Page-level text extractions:
Content starts
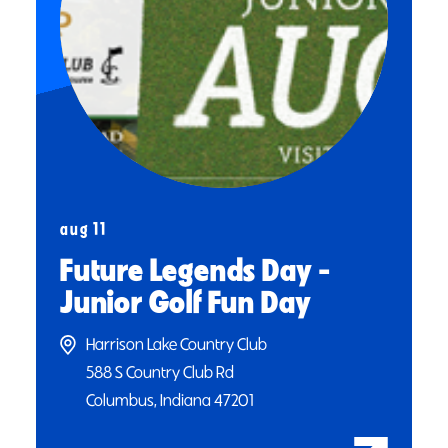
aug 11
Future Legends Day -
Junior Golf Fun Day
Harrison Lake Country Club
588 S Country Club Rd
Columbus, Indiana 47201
Content ends
What to do → The answer should match the data above word for word, with no pictures in it.

Finished task →
aug 11
Future Legends Day -
Junior Golf Fun Day
Harrison Lake Country Club
588 S Country Club Rd
Columbus, Indiana 47201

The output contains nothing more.